Alfred Huberman was born Abram Huberman on 20 December 1927 in Pulawy in Poland. He was the only son of Moshe and Czarna and had five sisters.
The photograph below is the only surviving photograph of Alfred with his sisters. His sister Rivka has her arm around Alfred; the two older sisters were called Franya and Ides and the youngest child Perla is sitting next to Rivka’s twin, Tzril.
Alfred had a happy childhood; it was a very caring family and they all got on well together. His father was a shoemaker and although they weren’t very well off, they were well looked after and his mother always made sure they had plenty of food and were well dressed. Alfred’s father Moshe was always helpful to others in need.
Alfred often used to visit his grandparents in their house on the sand by the river Vistula in Pulawy.

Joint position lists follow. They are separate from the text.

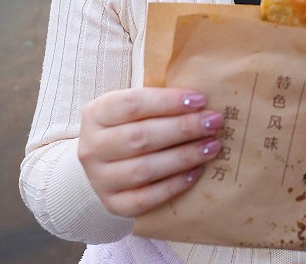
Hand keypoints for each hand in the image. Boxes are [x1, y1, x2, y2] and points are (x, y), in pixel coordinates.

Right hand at [78, 88, 223, 217]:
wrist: (104, 165)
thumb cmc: (127, 128)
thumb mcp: (132, 109)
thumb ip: (158, 103)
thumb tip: (200, 101)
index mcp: (96, 114)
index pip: (132, 104)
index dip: (168, 101)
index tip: (200, 100)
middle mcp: (92, 147)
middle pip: (140, 137)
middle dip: (182, 128)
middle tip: (213, 122)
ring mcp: (100, 179)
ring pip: (144, 169)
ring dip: (183, 157)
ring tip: (211, 146)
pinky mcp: (113, 204)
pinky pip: (146, 198)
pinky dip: (174, 185)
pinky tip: (196, 172)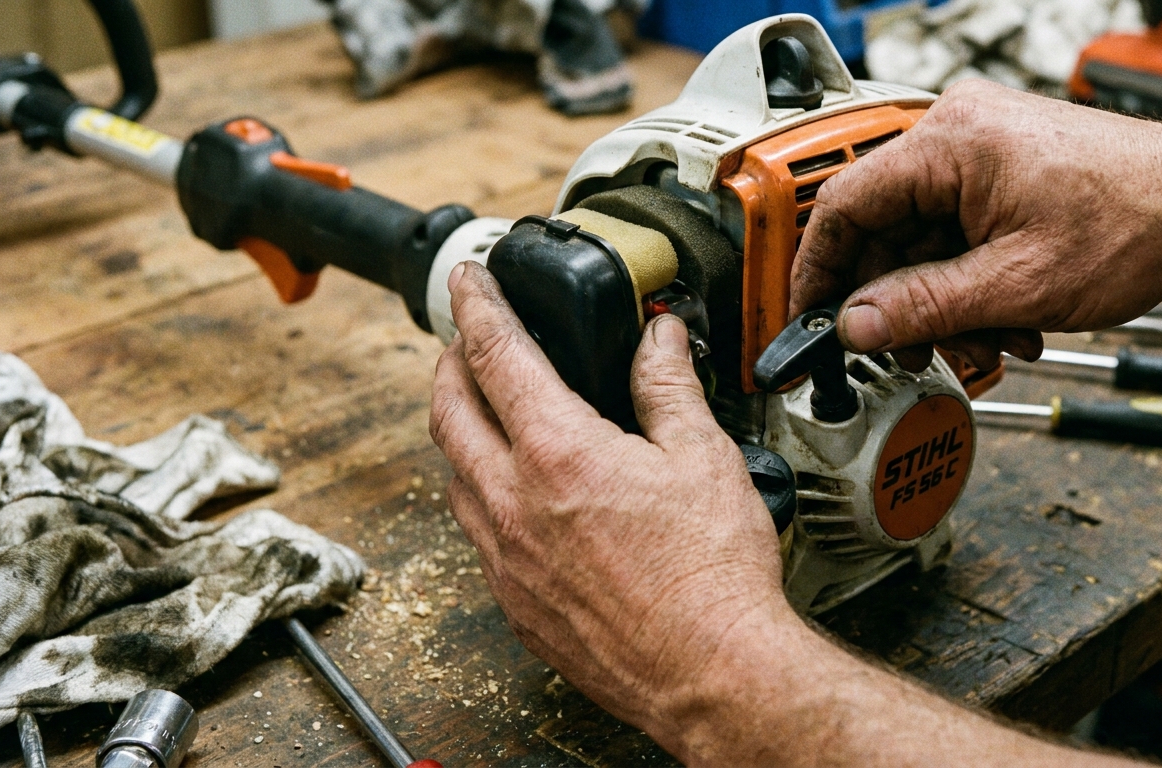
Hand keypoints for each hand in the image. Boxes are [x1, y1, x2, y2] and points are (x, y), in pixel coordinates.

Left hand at [429, 262, 791, 748]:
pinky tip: (511, 493)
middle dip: (451, 361)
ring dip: (459, 428)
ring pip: (452, 473)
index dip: (477, 305)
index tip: (467, 280)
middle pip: (449, 410)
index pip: (497, 354)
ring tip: (487, 410)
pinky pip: (474, 531)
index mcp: (559, 454)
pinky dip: (478, 492)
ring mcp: (506, 557)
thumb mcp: (703, 457)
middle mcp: (514, 503)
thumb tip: (659, 340)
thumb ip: (669, 387)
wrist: (712, 672)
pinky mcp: (513, 602)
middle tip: (468, 339)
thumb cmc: (711, 577)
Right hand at [790, 79, 1161, 369]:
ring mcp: (983, 148)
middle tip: (914, 353)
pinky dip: (972, 282)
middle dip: (902, 303)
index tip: (811, 320)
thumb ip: (921, 308)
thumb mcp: (1015, 285)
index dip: (819, 272)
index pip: (844, 204)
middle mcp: (959, 131)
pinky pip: (958, 232)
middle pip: (885, 229)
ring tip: (988, 340)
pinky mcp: (1004, 169)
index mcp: (951, 141)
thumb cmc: (1138, 222)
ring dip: (945, 302)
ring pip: (923, 239)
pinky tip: (1008, 318)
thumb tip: (854, 327)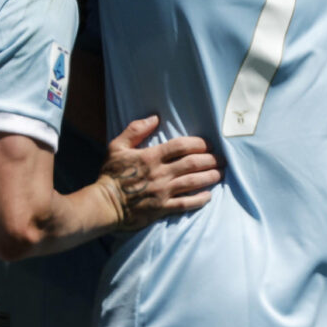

When he was seven he took and passed an entrance exam for school and later he remembered the schoolchildren having to wear a black armband when the Chief of State, Józef Klemsn Pilsudski died in 1935.
He enjoyed school and was very bright, a natural linguist and excelled at writing and composition. He used to write and compose many letters for people in the town who had relatives in Palestine and France and elsewhere. When Germany invaded Czechoslovakia, the Headmaster Hendryk Adler, asked the class to write letters to a Czech school welcoming them to Poland. Alfred’s was chosen since it was the best letter with the neatest handwriting.
Alfred attended school with a cousin who used to defend him when they began to encounter anti-semitism. In September 1939 Pulawy was seized by the Nazi-Germany armed forces; Alfred’s house was demolished and the family were forced to find alternative accommodation.